[READING TEXT]:
[Start of section]

Walter Septimus Curtis (born 1871) was the owner of the estate in the early 1900s. He was lord of the manors of Denbury and of adjoining Newton Abbot and Newton Bushel. He was a barrister of Lincoln's Inn and was educated at Trinity Hall, Cambridge. He was the 3rd and youngest son of John Curtis (1836-1878) by his wife Juliana Davies, eldest daughter of John Davies of Manchester. Walter's grandfather was Matthew Curtis (1807–1887) of Thornfield in the parish of Heaton Mersey, Lancashire, the leading manufacturer of cotton-spinning machinery in Britain and thrice Mayor of Manchester. Walter married Eleanor Francis Master, daughter and heiress of Robert Edward Master, JP, Madras Civil Service, of Hillingdon Furze, Uxbridge, Middlesex, by whom he had one son, Robert Master Curtis (born 1920) and 6 daughters, including Lettice Curtis (1915-2014) an aviator, flight test engineer, air racing pilot, and sportswoman. Walter Curtis made substantial additions including the gatehouse and the very high (5 metre) and very long boundary wall in which it is set, probably built between 1912 and 1914, which stretches from the village of Denbury for several hundred yards along the roadside, past Denbury Green. His coat of arms (Per saltire argent and azure two horse's heads erased in pale gules and in fess as many fleurs-de-lys of the first with inescutcheon of pretence for Master Azure, a fess embattled between three griffin's heads erased or) is sculpted on a stone tablet above the inner entrance of the gatehouse.

===Townsend===
In 1975 Denbury manor house was the home of Lt-Col. Cyril Moseley Townsend (d.29 May 1997), Durham Light Infantry. He was the son of Admiral Cyril Samuel Townsend by his wife Mary Elizabeth Moseley. His gravestone in the graveyard of Denbury Church is inscribed: "In loving memory of Lt.Col. Cyril M. Townsend of Denbury Manor late the Durham Light Infantry. August 8th 1908 - May 29th 1997 and of Lois Isabel Townsend D.St.J. (née Henderson) March 31st 1907 - Dec 31st 1997 aged 90, beloved wife of the above for 63 years".
His daughter is Mrs Tessa Carol Amies (living 2003), a trustee of the Parish Lands Charity of Denbury.

===Howe===
In 2017 Denbury Manor House is the home of Timothy Roger Howe (born 1951) a banker and fund-manager with Singer & Friedlander.

[End of section]

[GIVEN INFORMATION]:
[Start of section]

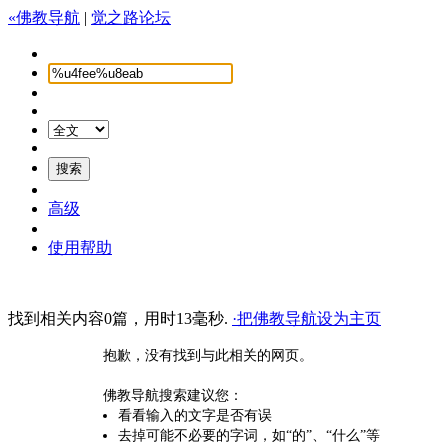
«佛教导航
|
觉之路论坛
高级
使用帮助
找到相关内容0篇，用时13毫秒.
·把佛教导航设为主页
抱歉，没有找到与此相关的网页。
佛教导航搜索建议您：
看看输入的文字是否有误
去掉可能不必要的字词，如“的”、“什么”等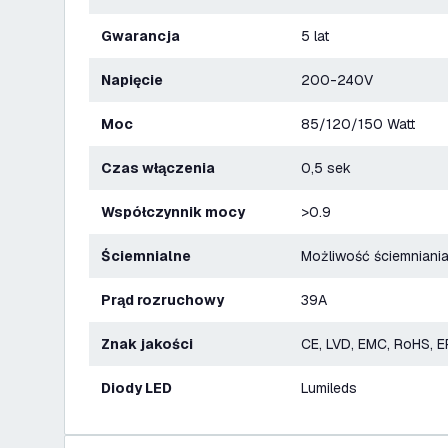
Gwarancja
5 lat
Napięcie
200-240V
Moc
85/120/150 Watt
Czas włączenia
0,5 sek
Współczynnik mocy
>0.9
Ściemnialne
Możliwość ściemniani
Prąd rozruchowy
39A
Znak jakości
CE, LVD, EMC, RoHS, E
Diody LED
Lumileds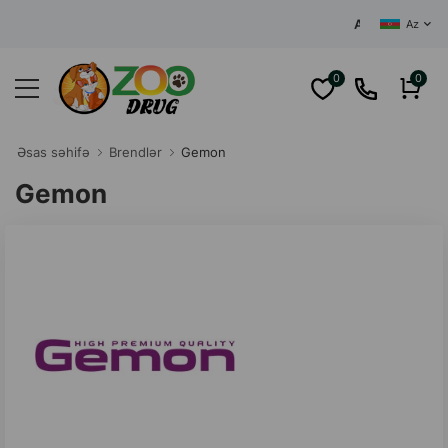
AZƏRBAYCANIN MƏRKƏ
Az
0
0
Əsas səhifə
Brendlər
Gemon
Gemon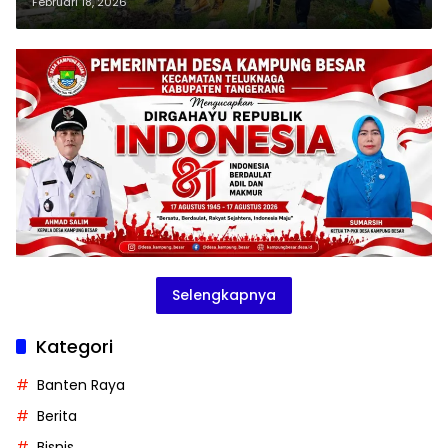
Perbaikan Air Tanah
Februari 18, 2026
Selengkapnya
Kategori
Banten Raya
Berita
Bisnis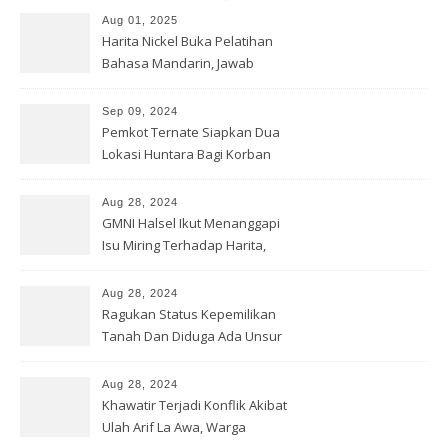
Aug 01, 2025
Harita Nickel Buka Pelatihan
Bahasa Mandarin, Jawab
Tantangan Industri Global
Sep 09, 2024
Pemkot Ternate Siapkan Dua
Lokasi Huntara Bagi Korban
Banjir Rua
Aug 28, 2024
GMNI Halsel Ikut Menanggapi
Isu Miring Terhadap Harita,
Soal Jalan Lingkar Obi dan
Lahan Warga
Aug 28, 2024
Ragukan Status Kepemilikan
Tanah Dan Diduga Ada Unsur
Pemerasan Terhadap
Korporasi Harita, GPM Halsel
Aug 28, 2024
Minta Polres Panggil Dan
Khawatir Terjadi Konflik Akibat
Tetapkan Bapak Arif La Awa
Ulah Arif La Awa, Warga
CS, Sebagai Tersangka.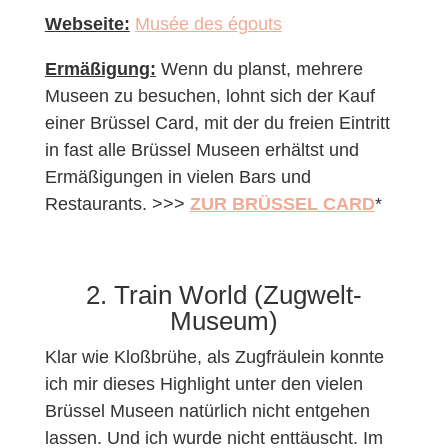
Webseite:
Musée des égouts
Ermäßigung:
Wenn du planst, mehrere
Museen zu besuchen, lohnt sich der Kauf
einer Brüssel Card, mit der du freien Eintritt
in fast alle Brüssel Museen erhältst und
Ermäßigungen in vielen Bars und
Restaurants. >>>
ZUR BRÜSSEL CARD
*
2. Train World (Zugwelt-
Museum)
Klar wie Kloßbrühe, als Zugfräulein konnte
ich mir dieses Highlight unter den vielen
Brüssel Museen natürlich nicht entgehen
lassen. Und ich wurde nicht enttäuscht. Im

[End of section]

[HOW TO COMPLETE THIS TASK]: List each person the Denbury manor text names as owner of the estate or resident of the manor house, with the year the text ties to each. Work only from the text about the Denbury manor estate, not from the rows.

[RESPONSE BOX]:
- Walter Septimus Curtis: owner of the estate in the early 1900s
- Lt-Col. Cyril Moseley Townsend: home in 1975
- Timothy Roger Howe: home in 2017